Basic operations: cat, head, tail, grep, rc

These commands have been inspired by the common GNU commands, and all can read from the standard input.

Their usage is quite intuitive, so here we highlight some special feature.

seqfu cat can read mixed FASTA and FASTQ files, and be forced to output in either FASTA or FASTQ format. Some basic manipulations are bundled, like:

Forcing FASTA or FASTQ output
Manipulating sequence name (prefix, suffix, prepend filename, remove comments…)
Add infos in the header (length, gc content, original name)
Filter by length (minimum length, maximum length, trim bases at the beginning or the end…)
…

seqfu grep can be used to extract sequences by matching oligonucleotides, that would be scanned also in the reverse strand and allowing for mismatches or partial matches. The oligo can be in IUPAC alphabet with ambiguous bases (e.g. degenerate primers).

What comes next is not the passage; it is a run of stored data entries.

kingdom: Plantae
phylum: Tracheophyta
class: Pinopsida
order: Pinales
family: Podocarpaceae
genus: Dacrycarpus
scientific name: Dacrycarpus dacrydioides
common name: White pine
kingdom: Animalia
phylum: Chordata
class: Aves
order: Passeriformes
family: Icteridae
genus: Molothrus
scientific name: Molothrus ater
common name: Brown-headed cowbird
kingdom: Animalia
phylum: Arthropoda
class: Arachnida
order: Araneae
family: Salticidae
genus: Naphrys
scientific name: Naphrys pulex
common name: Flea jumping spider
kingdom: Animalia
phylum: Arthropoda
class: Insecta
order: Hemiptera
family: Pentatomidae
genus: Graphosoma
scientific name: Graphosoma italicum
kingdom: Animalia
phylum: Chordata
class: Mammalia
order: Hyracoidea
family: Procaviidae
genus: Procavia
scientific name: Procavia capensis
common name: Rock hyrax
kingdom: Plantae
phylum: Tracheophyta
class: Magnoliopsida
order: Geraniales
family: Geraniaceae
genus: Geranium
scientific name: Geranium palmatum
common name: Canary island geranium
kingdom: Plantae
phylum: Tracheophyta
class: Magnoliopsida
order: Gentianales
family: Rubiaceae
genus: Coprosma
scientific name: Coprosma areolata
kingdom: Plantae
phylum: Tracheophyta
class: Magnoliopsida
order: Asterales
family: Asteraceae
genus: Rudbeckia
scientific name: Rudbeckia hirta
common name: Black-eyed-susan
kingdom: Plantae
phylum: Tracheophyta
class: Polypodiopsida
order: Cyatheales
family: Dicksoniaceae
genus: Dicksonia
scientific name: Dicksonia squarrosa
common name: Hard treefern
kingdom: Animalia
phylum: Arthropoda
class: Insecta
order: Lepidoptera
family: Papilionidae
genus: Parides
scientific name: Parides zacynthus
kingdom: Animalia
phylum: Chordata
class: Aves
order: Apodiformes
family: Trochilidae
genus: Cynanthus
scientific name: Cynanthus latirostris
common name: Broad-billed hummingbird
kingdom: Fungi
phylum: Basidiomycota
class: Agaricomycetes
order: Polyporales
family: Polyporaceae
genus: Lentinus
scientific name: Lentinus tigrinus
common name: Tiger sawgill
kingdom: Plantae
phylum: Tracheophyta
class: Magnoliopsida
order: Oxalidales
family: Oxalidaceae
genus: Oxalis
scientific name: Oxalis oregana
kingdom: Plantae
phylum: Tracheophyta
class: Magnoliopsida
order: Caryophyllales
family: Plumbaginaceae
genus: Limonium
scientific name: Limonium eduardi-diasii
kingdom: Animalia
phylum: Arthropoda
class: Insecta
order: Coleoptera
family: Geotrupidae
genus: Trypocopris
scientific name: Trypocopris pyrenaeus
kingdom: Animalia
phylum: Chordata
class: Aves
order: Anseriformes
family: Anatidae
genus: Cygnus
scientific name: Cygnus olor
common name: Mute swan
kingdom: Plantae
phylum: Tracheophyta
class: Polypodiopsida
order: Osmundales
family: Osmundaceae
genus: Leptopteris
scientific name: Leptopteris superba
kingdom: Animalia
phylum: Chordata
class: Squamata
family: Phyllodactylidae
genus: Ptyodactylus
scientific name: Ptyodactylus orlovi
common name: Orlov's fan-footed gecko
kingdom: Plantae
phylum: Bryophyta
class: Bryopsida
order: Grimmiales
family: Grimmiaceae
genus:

seqfu head can skip a number of sequences (i. e. print the first N sequences taking one every M), to extract a small subset sampling deeper.

The reverse complement function (seqfu rc) is unique in taking as input both files and sequences, and properly supports IUPAC degenerate bases.

Getting an idea: view, qual, stats, count

seqfu view is only for interactive use, and can be used to have a visual feedback on the quality values and on the presence of oligonucleotides:

View

seqfu stats can print the total number of sequences, bases, average, N50, N75, N90 and AuN, minimum and maximum length of a dataset, both in TSV format and with a nicer console oriented output:

┌────────────────────┬───────┬──────────┬───────┬─────┬─────┬─────┬────────┬─────┬─────┐
│ File               │ #Seq  │ Total bp │ Avg   │ N50 │ N75 │ N90 │ auN    │ Min │ Max │
├────────────────────┼───────┼──────────┼───────┼─────┼─────┼─────┼────────┼─────┼─────┤
│ filt.fa.gz         │ 78730 │ 24299931 │ 308.6 │ 316 │ 316 │ 220 │ 0.385  │ 180 │ 485 │
│ illumina_1.fq.gz   │ 7     │ 630      │ 90.0  │ 90  │ 90  │ 90  │ 12.857 │ 90  │ 90  │
│ illumina_2.fq.gz   │ 7     │ 630      │ 90.0  │ 90  │ 90  │ 90  │ 12.857 │ 90  │ 90  │
│ illumina_nocomm.fq │ 7     │ 630      │ 90.0  │ 90  │ 90  │ 90  │ 12.857 │ 90  │ 90  │
└────────────────────┴───────┴──────────┴───────┴─────┴─────┴─────┴────────┴─────┴─────┘

Managing datasets: interleave, deinterleave, lanes

Very common tasks when dealing with Illumina Paired-End sequences are interleaving and deinterleaving the datasets.

seqfu interleave and seqfu deinterleave can do that, with high speed and lower corruption risks.

Multiple lanes can be quickly merged with seqfu lanes.

Sorting, dereplicating

seqfu sort can sort sequences by length.

seqfu derep can be used to dereplicate datasets, printing the number of identical sequences. In particular, this information can be used also from the input dataset, allowing to dereplicating a set of dereplicated files keeping trace of the number of sequences.